Return exactly the lines from the "neck: (249, 287)" line through the last line of the entries below. Include no pictures.

[Saved entries]
*****
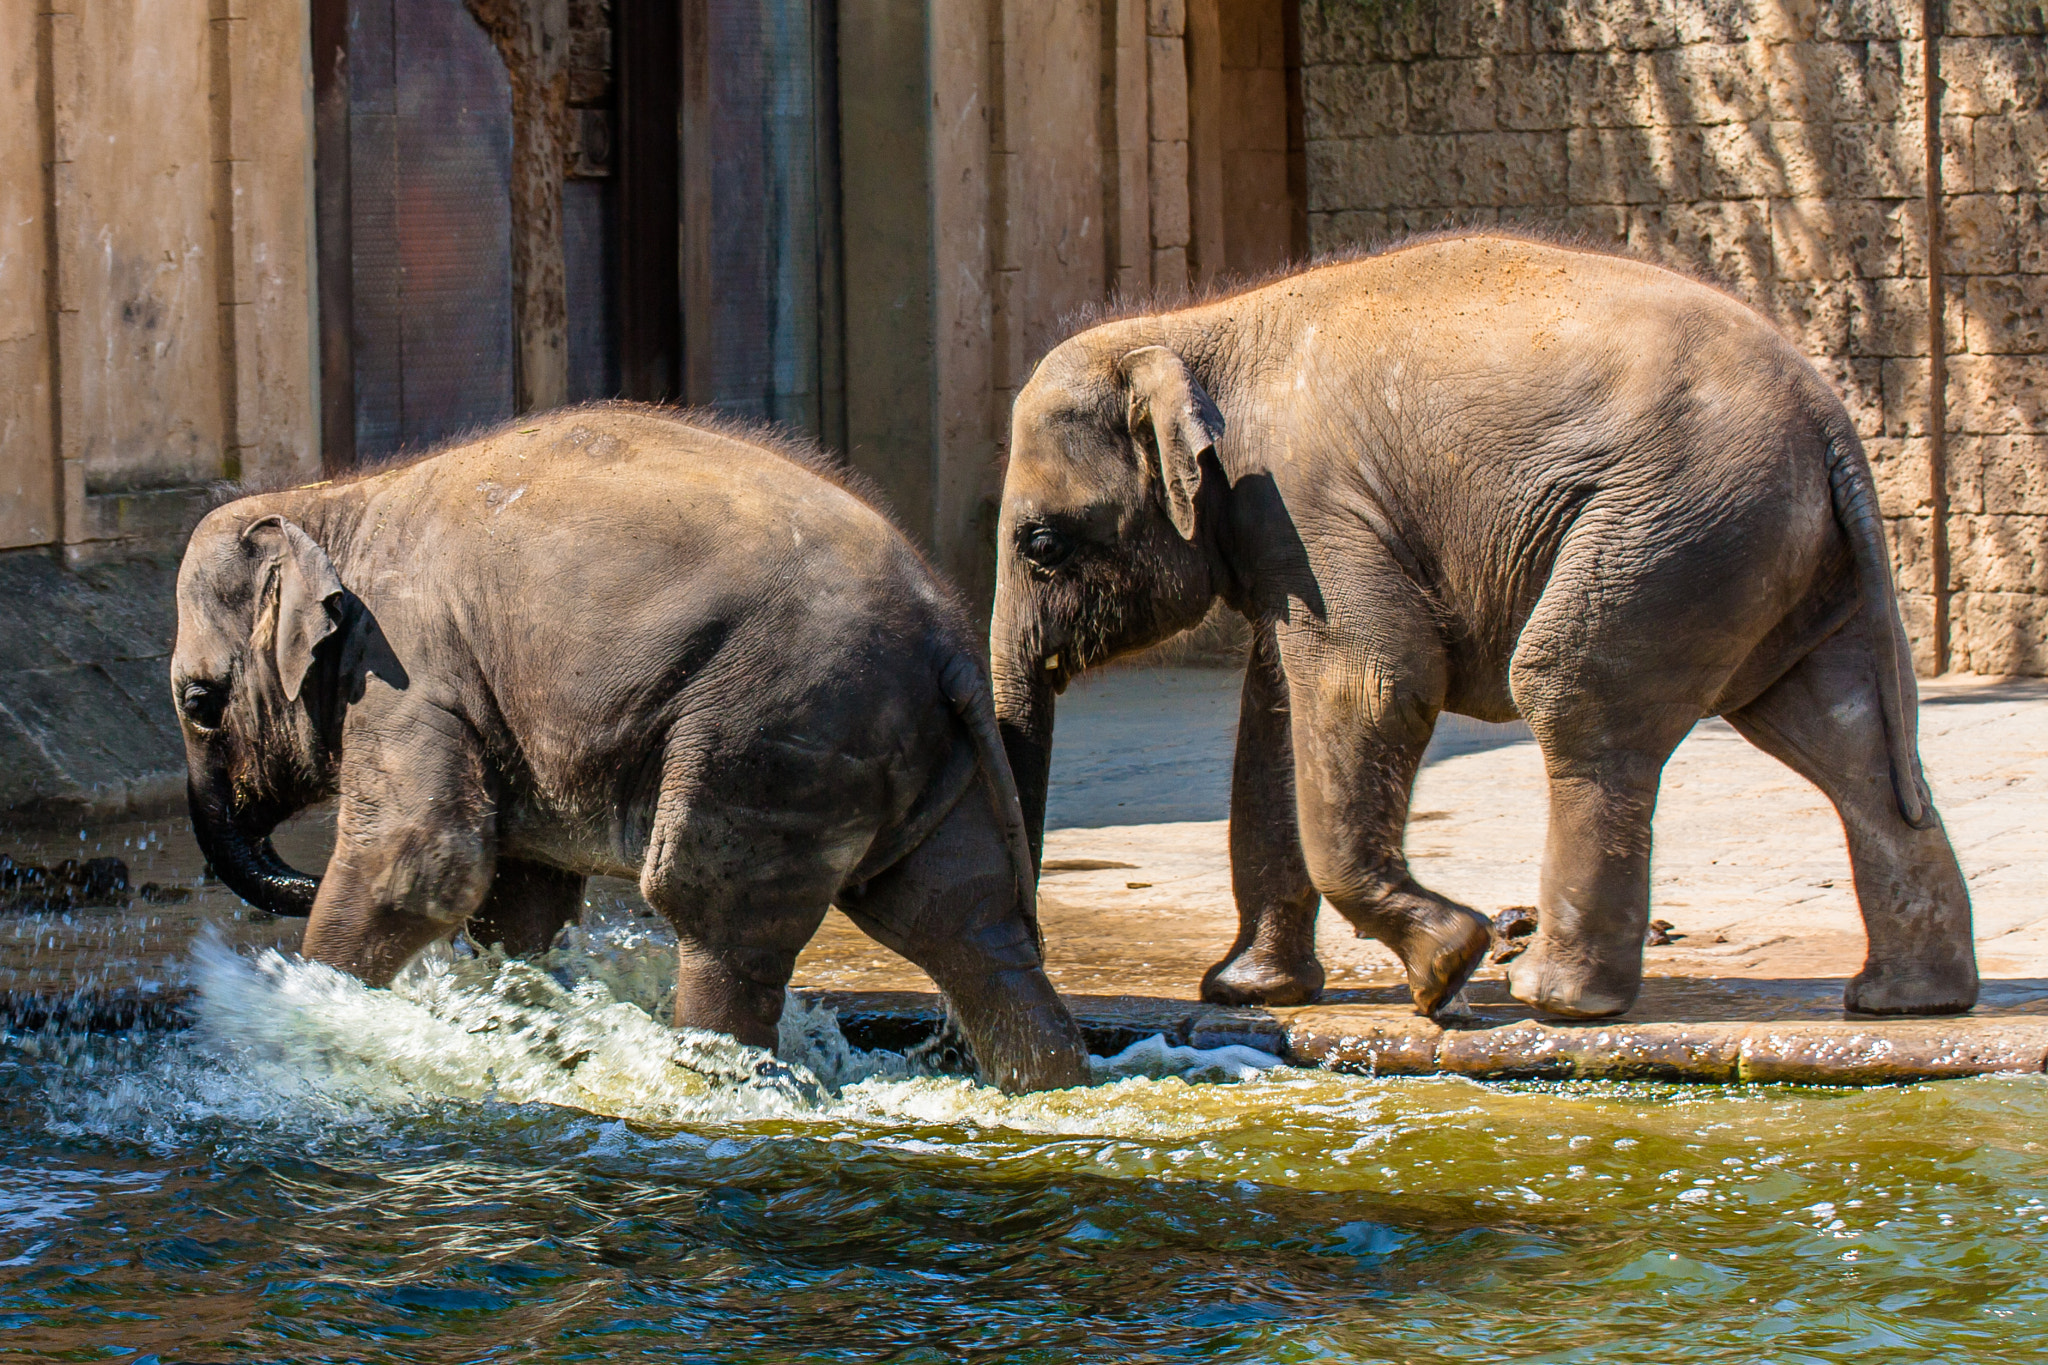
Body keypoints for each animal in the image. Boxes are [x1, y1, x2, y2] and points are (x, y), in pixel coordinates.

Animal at [171, 404, 1089, 1092]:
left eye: (199, 703)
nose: (291, 873)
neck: (334, 499)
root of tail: (948, 638)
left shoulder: (409, 671)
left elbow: (420, 861)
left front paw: (305, 1013)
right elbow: (518, 898)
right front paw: (524, 1022)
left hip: (778, 731)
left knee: (715, 912)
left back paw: (714, 1083)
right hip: (911, 751)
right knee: (963, 921)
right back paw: (1050, 1085)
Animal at [990, 233, 1976, 1022]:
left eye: (1041, 545)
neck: (1195, 328)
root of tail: (1830, 419)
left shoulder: (1310, 502)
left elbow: (1371, 681)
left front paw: (1446, 964)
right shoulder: (1286, 535)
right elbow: (1275, 718)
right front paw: (1249, 992)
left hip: (1677, 528)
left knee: (1576, 696)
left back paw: (1552, 998)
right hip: (1763, 548)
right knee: (1840, 738)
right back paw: (1906, 1001)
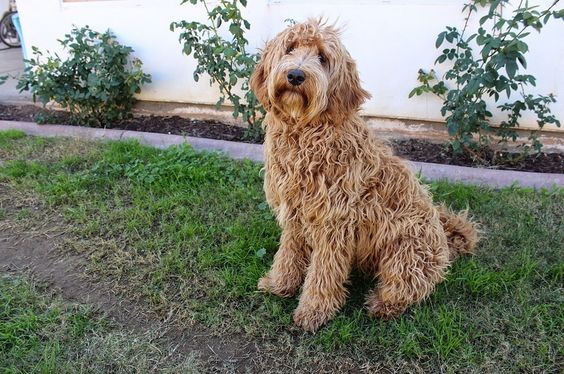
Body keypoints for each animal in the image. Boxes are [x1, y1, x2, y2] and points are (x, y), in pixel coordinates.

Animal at [250, 19, 476, 332]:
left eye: (322, 57)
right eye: (290, 48)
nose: (295, 75)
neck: (308, 133)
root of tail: (444, 241)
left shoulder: (334, 222)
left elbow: (323, 272)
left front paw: (313, 310)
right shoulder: (294, 213)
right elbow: (288, 254)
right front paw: (279, 284)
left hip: (405, 252)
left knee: (410, 287)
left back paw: (382, 303)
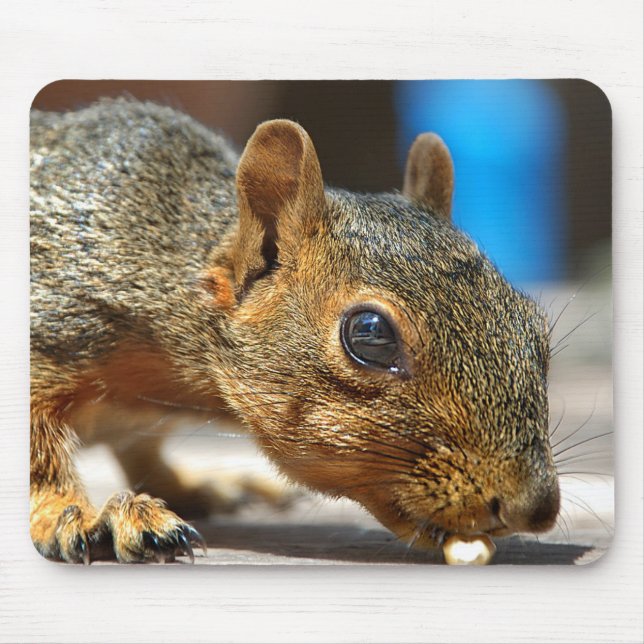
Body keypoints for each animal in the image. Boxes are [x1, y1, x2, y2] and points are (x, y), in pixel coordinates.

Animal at [30, 97, 560, 563]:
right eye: (370, 334)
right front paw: (74, 516)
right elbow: (39, 454)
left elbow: (140, 448)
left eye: (533, 328)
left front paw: (181, 487)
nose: (535, 507)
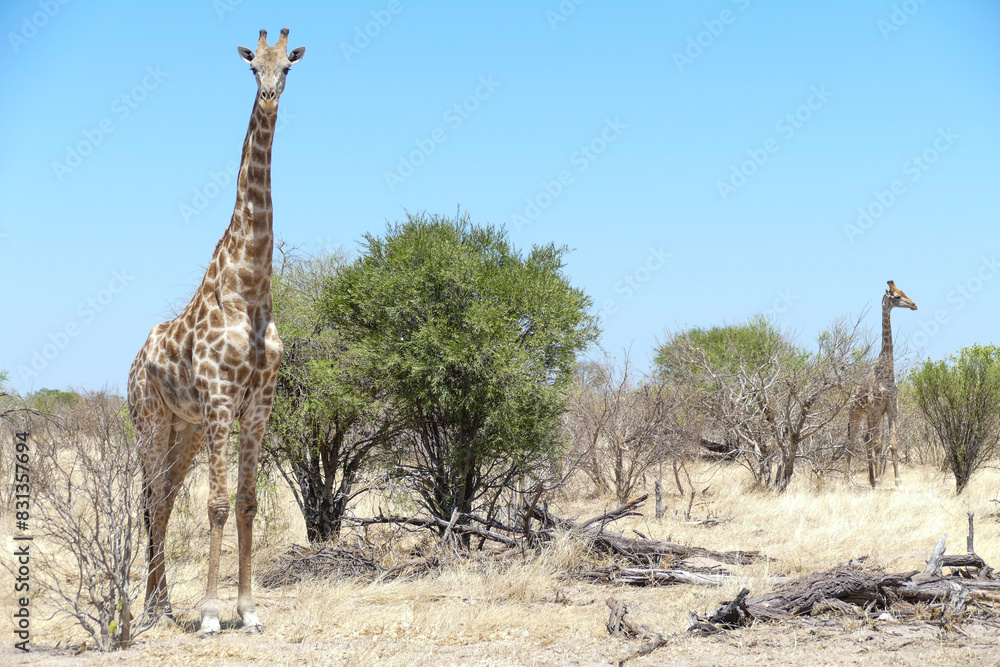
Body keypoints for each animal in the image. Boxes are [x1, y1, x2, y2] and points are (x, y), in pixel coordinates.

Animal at [127, 28, 304, 634]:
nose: (270, 96)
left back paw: (159, 603)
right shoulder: (221, 397)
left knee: (160, 499)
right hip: (152, 421)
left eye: (288, 66)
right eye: (253, 68)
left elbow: (246, 503)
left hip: (184, 429)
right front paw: (209, 614)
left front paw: (248, 611)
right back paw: (154, 608)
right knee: (154, 500)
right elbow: (218, 505)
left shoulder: (259, 402)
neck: (249, 287)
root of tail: (131, 366)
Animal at [846, 280, 917, 489]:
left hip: (870, 415)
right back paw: (847, 480)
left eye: (904, 292)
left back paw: (870, 478)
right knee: (852, 442)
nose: (914, 305)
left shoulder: (891, 408)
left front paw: (897, 481)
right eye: (897, 296)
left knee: (867, 439)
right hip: (856, 412)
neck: (886, 374)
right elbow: (878, 444)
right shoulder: (877, 409)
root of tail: (852, 392)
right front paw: (879, 480)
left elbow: (892, 443)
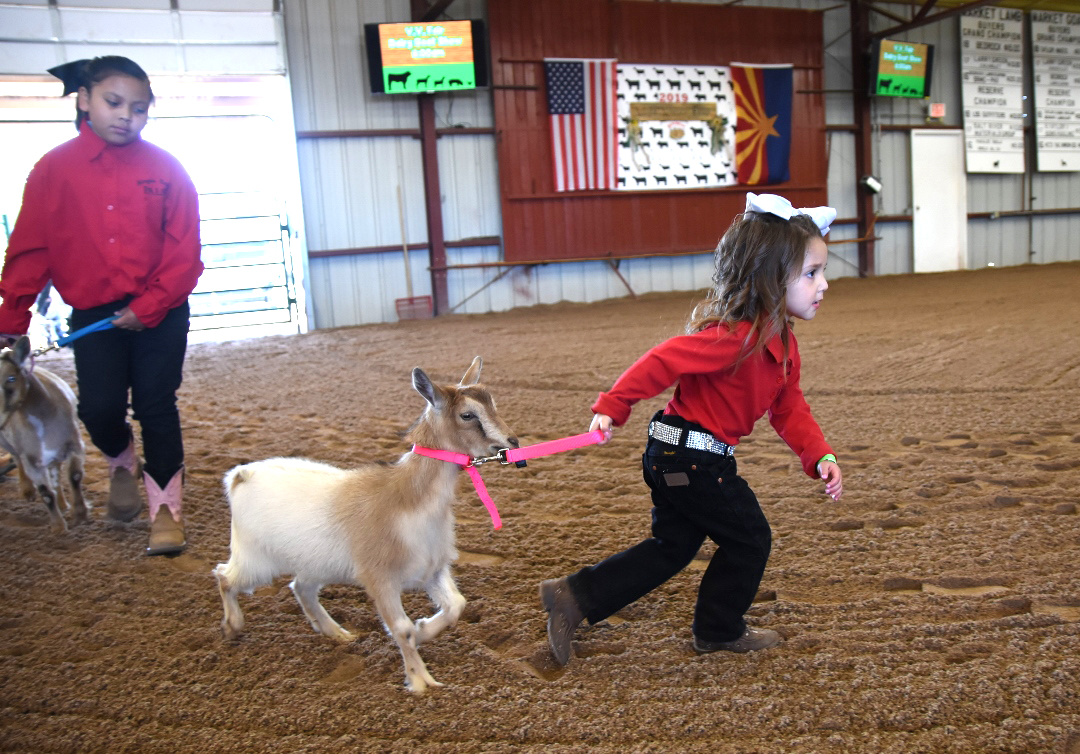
*****
* Written response
neck: (249, 287)
root of tail: (131, 366)
Animal at [846, 280, 917, 489]:
left hip: (870, 415)
right back paw: (847, 480)
left eye: (904, 292)
left back paw: (870, 478)
right knee: (852, 442)
nose: (914, 305)
left shoulder: (891, 408)
left front paw: (897, 481)
right eye: (897, 296)
left knee: (867, 439)
right hip: (856, 412)
neck: (886, 374)
right elbow: (878, 444)
right shoulder: (877, 409)
root of tail: (852, 392)
right front paw: (879, 480)
left elbow: (892, 443)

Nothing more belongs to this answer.